Royal Victoria Hospital, Belfast - Architecture

Architecture

Tall, long, functional mid-20th-century buildings dominate most of the long Falls Road side of the hospital, and give a plain look to a section of the busy road west of the Grosvenor Road and Springfield Road junction. On this stretch of Falls Road, the mid-20th-century hospital buildings face Saint Paul's Roman Catholic Church, Saint Dominic's Grammar School for Girls and typical, simple, historic terraced housing of Belfast (some converted into small shops and cafés). At the end of this stretch (near Broadway), the Royal Belfast Hospital for Sick Children occupies a smaller historic building of Victorian design.

Recent, typically simple functional buildings are located in the middle of the site bordering the Westlink, largely invisible from the Falls Road and Grosvenor Road.
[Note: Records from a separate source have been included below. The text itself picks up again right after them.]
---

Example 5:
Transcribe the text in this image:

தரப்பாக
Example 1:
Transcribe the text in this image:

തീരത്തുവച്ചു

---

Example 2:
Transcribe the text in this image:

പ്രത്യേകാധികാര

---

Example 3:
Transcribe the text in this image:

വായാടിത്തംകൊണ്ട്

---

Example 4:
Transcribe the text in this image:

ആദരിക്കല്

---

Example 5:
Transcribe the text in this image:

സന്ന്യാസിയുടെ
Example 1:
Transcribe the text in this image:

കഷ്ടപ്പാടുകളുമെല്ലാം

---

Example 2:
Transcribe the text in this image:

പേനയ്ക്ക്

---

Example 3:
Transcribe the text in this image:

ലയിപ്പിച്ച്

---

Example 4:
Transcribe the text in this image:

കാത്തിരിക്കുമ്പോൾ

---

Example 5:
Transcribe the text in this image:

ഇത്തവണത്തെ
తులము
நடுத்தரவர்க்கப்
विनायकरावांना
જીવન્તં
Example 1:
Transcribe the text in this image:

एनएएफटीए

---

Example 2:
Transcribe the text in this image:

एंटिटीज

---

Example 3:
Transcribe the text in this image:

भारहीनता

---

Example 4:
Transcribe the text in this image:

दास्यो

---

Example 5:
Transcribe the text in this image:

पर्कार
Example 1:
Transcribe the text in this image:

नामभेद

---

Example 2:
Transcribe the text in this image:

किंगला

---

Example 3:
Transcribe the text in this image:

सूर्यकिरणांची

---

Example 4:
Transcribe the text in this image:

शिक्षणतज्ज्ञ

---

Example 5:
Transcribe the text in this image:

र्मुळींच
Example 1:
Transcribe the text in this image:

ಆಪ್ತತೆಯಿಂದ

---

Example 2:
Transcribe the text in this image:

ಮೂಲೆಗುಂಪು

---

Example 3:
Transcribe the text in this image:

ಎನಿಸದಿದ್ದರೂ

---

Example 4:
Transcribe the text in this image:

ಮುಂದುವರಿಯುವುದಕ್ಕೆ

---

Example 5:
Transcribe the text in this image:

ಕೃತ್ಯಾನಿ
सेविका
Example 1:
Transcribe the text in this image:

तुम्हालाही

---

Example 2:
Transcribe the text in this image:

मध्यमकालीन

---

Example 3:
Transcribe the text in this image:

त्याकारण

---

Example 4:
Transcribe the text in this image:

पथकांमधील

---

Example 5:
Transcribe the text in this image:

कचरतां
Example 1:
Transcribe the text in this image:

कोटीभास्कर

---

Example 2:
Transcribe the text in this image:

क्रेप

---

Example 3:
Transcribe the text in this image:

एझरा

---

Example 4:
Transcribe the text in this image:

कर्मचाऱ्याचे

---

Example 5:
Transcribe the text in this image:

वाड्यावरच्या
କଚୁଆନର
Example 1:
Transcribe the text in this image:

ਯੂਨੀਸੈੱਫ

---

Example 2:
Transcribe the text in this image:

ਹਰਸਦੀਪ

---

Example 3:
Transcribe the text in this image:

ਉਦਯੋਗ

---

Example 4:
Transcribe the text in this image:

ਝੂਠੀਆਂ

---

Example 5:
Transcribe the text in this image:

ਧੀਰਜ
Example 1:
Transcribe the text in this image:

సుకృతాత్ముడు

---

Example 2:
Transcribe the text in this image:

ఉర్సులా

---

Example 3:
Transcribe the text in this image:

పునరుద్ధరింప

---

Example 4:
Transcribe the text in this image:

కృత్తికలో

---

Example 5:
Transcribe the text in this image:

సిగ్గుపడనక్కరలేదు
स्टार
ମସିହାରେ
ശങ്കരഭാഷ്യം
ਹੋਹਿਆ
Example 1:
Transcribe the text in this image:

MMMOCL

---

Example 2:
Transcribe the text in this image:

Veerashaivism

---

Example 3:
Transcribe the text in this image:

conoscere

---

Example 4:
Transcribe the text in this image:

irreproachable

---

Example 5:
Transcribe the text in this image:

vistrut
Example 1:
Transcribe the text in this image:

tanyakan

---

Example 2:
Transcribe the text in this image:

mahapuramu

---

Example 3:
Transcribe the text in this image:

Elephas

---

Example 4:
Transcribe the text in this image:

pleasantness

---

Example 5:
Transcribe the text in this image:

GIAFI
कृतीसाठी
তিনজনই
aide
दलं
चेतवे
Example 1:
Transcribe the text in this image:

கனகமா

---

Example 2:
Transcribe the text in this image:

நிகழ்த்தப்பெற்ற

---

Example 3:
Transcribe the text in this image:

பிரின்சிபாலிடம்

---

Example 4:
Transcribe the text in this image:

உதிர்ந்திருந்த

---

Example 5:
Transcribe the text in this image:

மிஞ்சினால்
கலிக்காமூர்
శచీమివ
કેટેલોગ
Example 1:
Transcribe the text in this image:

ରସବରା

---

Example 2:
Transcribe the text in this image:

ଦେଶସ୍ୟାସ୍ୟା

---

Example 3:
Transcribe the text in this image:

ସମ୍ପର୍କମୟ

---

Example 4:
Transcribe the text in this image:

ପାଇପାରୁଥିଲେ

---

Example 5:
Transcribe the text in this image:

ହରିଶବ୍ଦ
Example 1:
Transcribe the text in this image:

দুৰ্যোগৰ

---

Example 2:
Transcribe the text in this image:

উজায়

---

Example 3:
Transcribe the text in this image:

The hospital site stretches near Broadway on the west and downhill to border the Westlink city-link carriageway on the south, where recent functional buildings may be seen.

A slight addition to the main front of the West Belfast site in recent years is new railings (on Falls Road, going west from the junction of Grosvenor and Springfield Roads). The wavy pattern of the railings is reminiscent of the structure of DNA. There are little yellow Xs and Ys detailed for X- and Y-chromosomes, and portraits (laser-cut in sheet steel) chart the progress of a human life from birth to the age of 100.